"Father, mother, Xiao Yong!"

I was so scared that I almost cried.

They remained motionless.

The knocking on the door became louder.

Dada dada...

Dada dada...

"Let's go together!"

"Let's go together!"

"Let's go together!"

More and more hands pounded on the door, windows, and outer walls.

There was also something beating on the roof.

The whole house seemed to shake.

On the kang, my father, mother, and Xiao Yong trembled along.

Their bodies twitched, and they began to mutter, but it was no longer their usual voices.

"Let's go together!"

"Let's go together!"

"Let's go together!"

A rope quietly descended from the ceiling beam, and a noose hung from the rope.

Round and suspended in front of my eyes.

Through the rope, I saw the day of the acceptance banquet.

The villagers toasted me one by one, my father drank too much and bragged to others, saying that our family's ancestors' graves were emitting green smoke and producing top scholars generation after generation.

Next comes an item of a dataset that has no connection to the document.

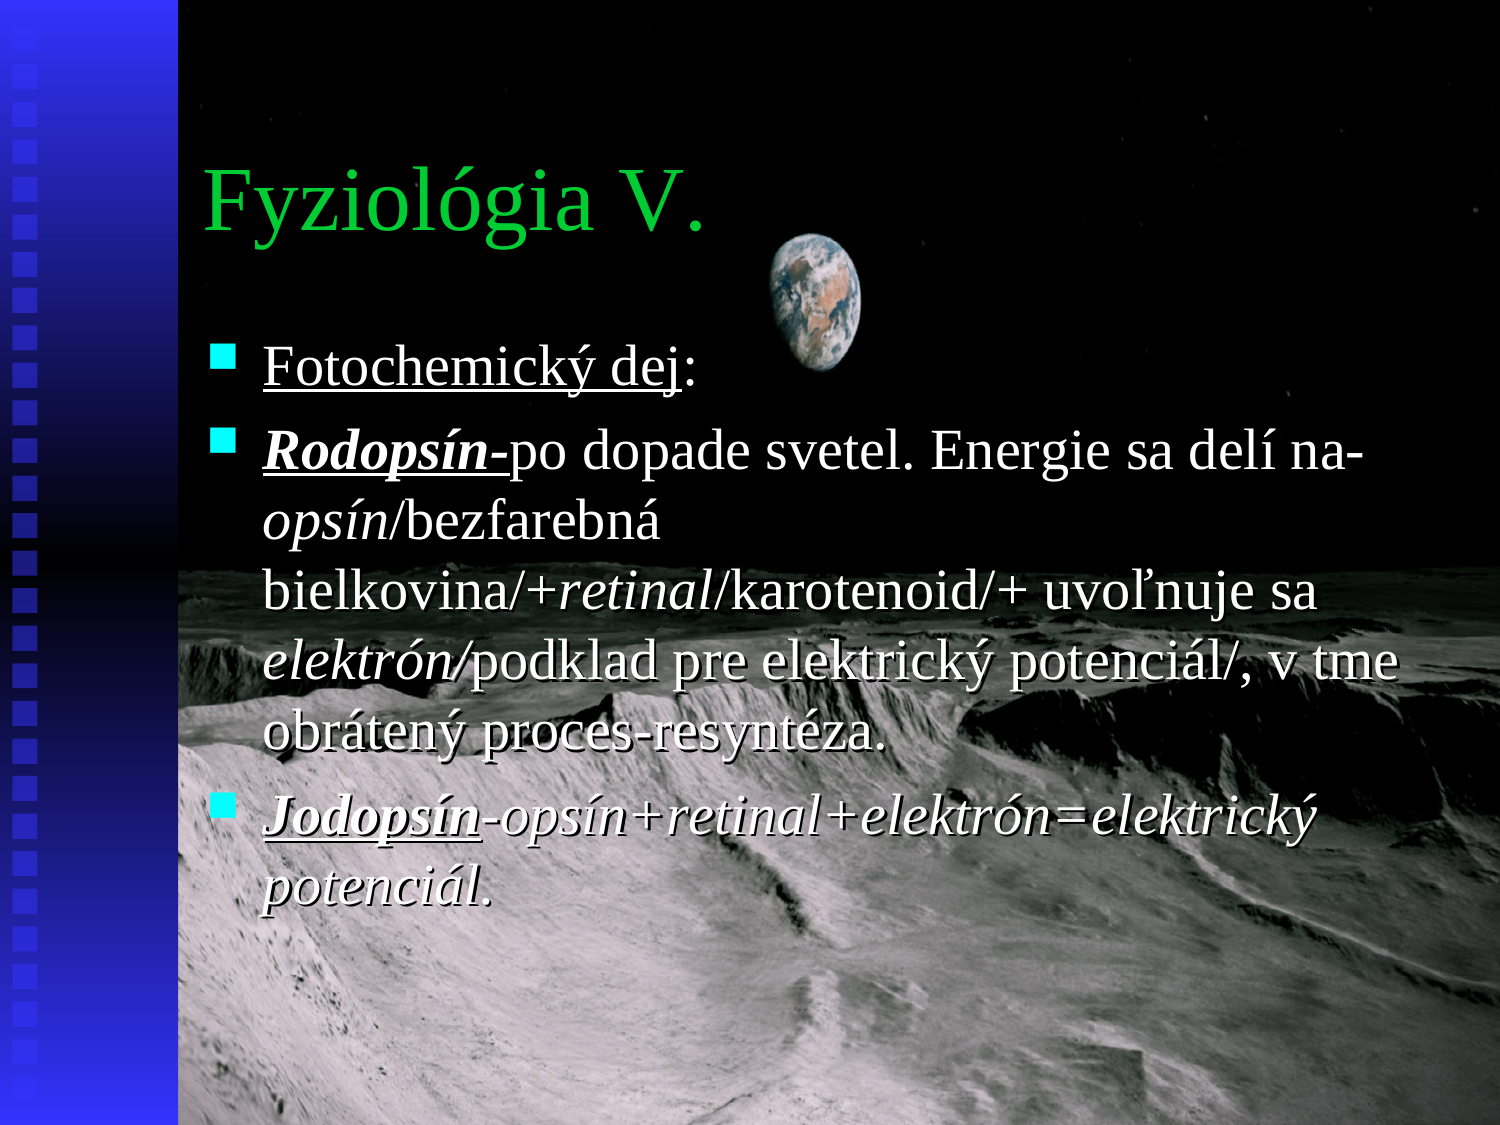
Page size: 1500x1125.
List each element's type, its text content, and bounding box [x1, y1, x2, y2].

Xiao Yong kept his head down and just ate, and my mother was overjoyed.

Xiaowen and Qiuge also had too much to drink and came to toast me.

Three of us took out our acceptance letters.

Xiaowen was accepted, Qiuge was accepted, and several other siblings were also accepted.

We were all going to study in the city.

Xiaowen and Qiuge carried their bags, and the other seven or eight people followed behind. We left the village together, bathed in the morning sun.

Qiuge turned around and saw me, waving and calling me.

"Brother, let's go together."

She smiled sweetly.

I stepped forward and went with them.

Let's go together.

To the city.

After graduation, the government assigned jobs, units provided housing, we got married, had children, and lived like city people.

We had a market, department stores, a bookshop, a park, and a cinema.

Anything we wanted to buy, eat, or play, we could.

Dressed in fashionable clothes, nine to five work schedule, medical insurance when we were sick, and retirement benefits when we retired.

No need to wake up early or work late, no need to brave the wind and rain, no need to travel to the city for medical treatment.

How great.

How great.

A wave of blissful dizziness swept over me, and I felt like I was about to fall asleep.

I faintly heard a rooster crowing.

I opened my eyes.

I found myself half-kneeling at the entrance of the ancestral hall.

Except for the lunar New Year and funerals, the ancestral hall was usually closed, secured by an iron chain.

Now, the chain was wrapped around my neck.

The iron chain was cold, and it hurt my neck and chin. Due to lack of oxygen, I had no energy left in my body.

The crowing of the rooster echoed repeatedly.

I twisted my body, and my neck was freed from the iron chain. I sat on the ground, feeling sore all over as if I had been beaten up.